PSG Institute of Medical Sciences and Research
- Motto: Know. Share. Heal.
- Type: Private
- Established: 30 September 1985; 40 years ago
- Affiliations: Tamil Nadu Dr. M.G.R. Medical University
- Principal: Dr. Tadury Madhukar Subbarao
- Director: Dr. J. S. Bhuvaneswaran
- Undergraduates: 750
- Location: Coimbatore, Tamil Nadu, India
- Campus: Urban;
- Nickname: PSG IMSR
- Website: psgimsr.ac.in

= PSG Institute of Medical Sciences & Research =

Medical Institute in Tamil Nadu, India

PSG Institute of Medical Sciences and Research is a teaching hospital and research institute located in Peelamedu, Coimbatore. It was established in 1985 as a part of PSG Group. It has NABH accreditation. PSG Hospitals, a 1400-bed, tertiary care hospital was recently awarded with JCI prime certification and has become the first hospital in Tamil Nadu to receive the accreditation. The hospital is affiliated to the PSG Institute of Medical Sciences and Research and has been recognized as an institution that offers students with multiple facilities at the undergraduate and postgraduate level.

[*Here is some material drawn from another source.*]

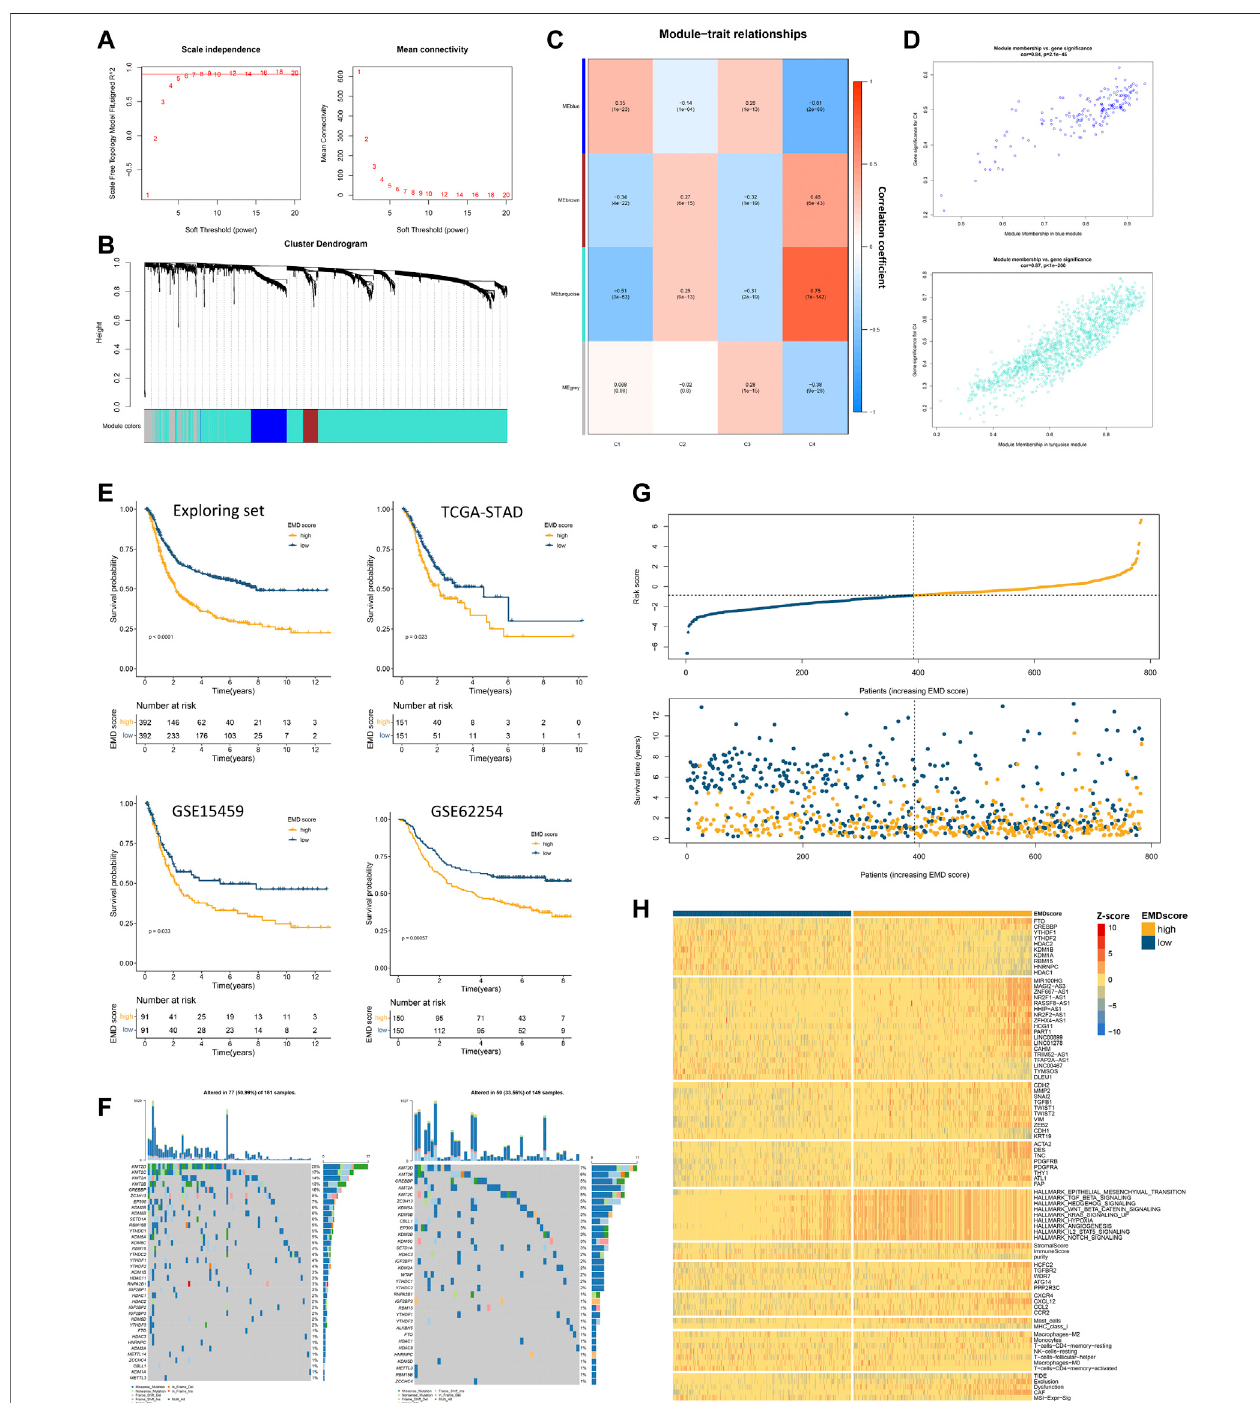
FIGURE6| ConstructionoftheEMDscoreintheexploringset. (A – D) WGCNAanalysisbasedon1674DEGsintheexploringset. (E) Kaplan – Meiercurvesshowed the different overall survival between the high- and low-EMD score groups in the exploring set. Patients were separated into the high and low groups according to the median EMD score of each cohort. (F) Mutation landscape of epigenetic regulators in high- and low-EMD score groups in the TCGA-STAD cohort. (G) Risk curves showed more frequent death events with the increasing EMD score in the exploring set. Dots in yellow referred to death events observed in the cohorts. (H) HeatmapshowedtheclosecorrelationsoftheEMDscorewithvarious molecularcharacteristicsincludingepigeneticregulators,EMRLs,TMEmarkers,oncogenes,and tumorigenic pathways. All the values were scaled using the Z-score.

PSG Institute of Paramedical Sciences and Nursing are associated with the institute.

==Teaching ==

PSG Institute of Medical Sciences and Research offers teaching from undergraduate to postgraduate levels.

==Rankings==

The PSG College of Pharmacy was ranked 27 among medical colleges. and ranked 4th in Outlook India's private medical college ranking in 2022

PSG received its JCI-PRIME certification on August 24, 2021.